%%

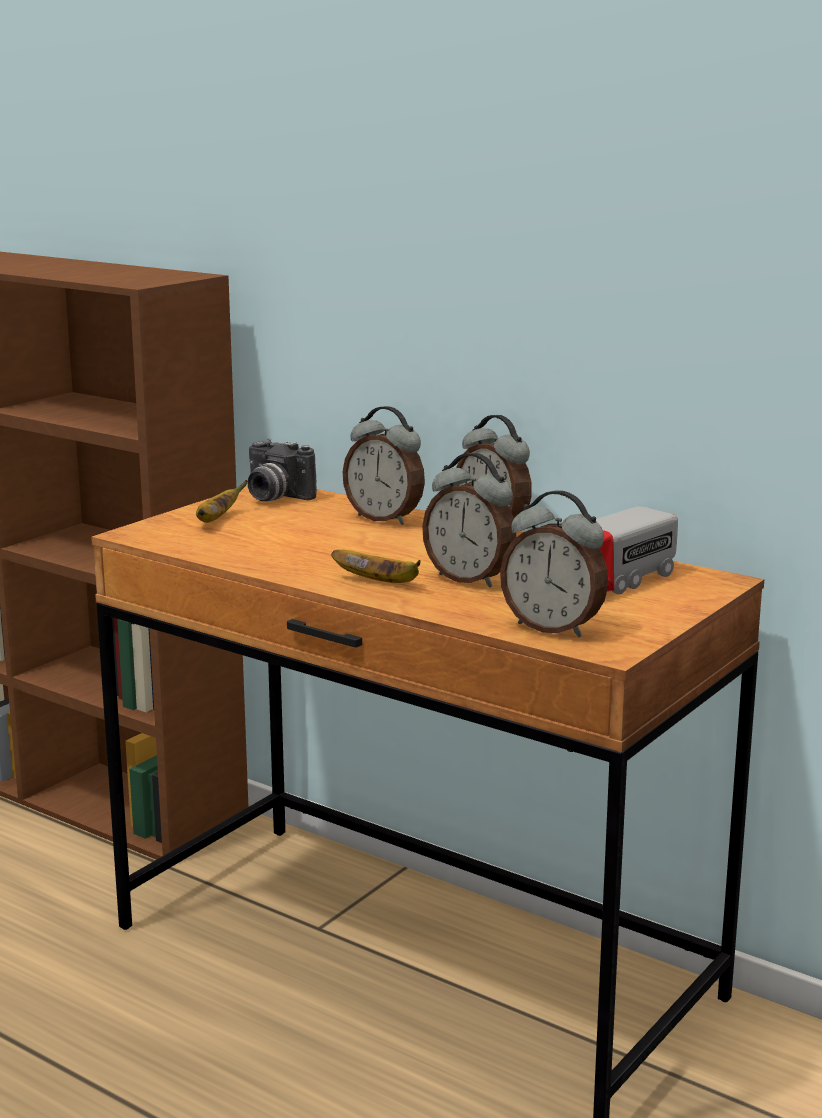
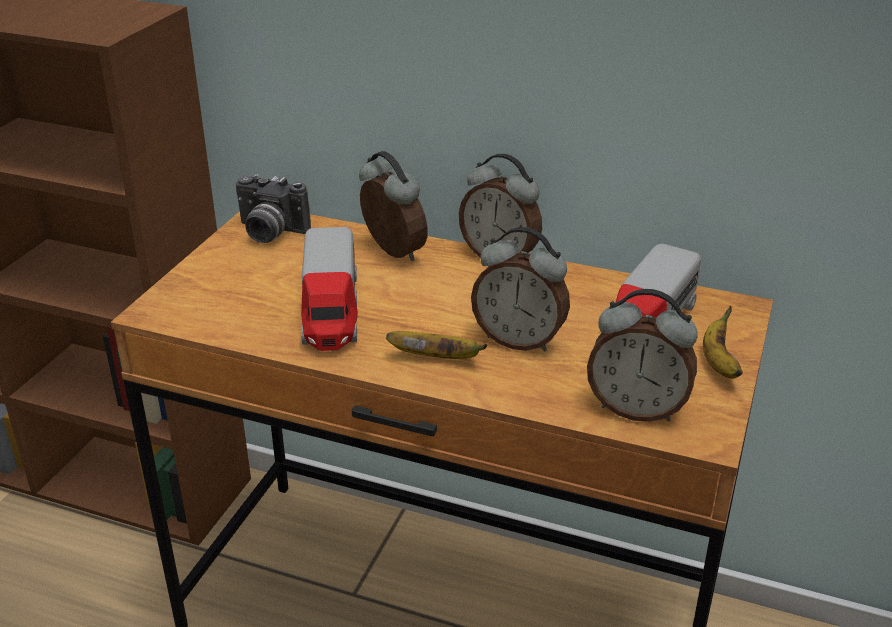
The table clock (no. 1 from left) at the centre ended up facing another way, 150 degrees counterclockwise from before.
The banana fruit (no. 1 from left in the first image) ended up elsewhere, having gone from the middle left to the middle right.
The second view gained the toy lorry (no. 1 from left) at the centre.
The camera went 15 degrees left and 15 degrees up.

%%

▶ _Your objective_
Retype the whole listing. Keep every word exact but include no pictures.

▶ _Answer space_
The table clock (no. 1 from left) at the centre ended up facing another way, 150 degrees counterclockwise from before.
The banana fruit (no. 1 from left in the first image) ended up elsewhere, having gone from the middle left to the middle right.
The second view gained the toy lorry (no. 1 from left) at the centre.
The camera went 15 degrees left and 15 degrees up.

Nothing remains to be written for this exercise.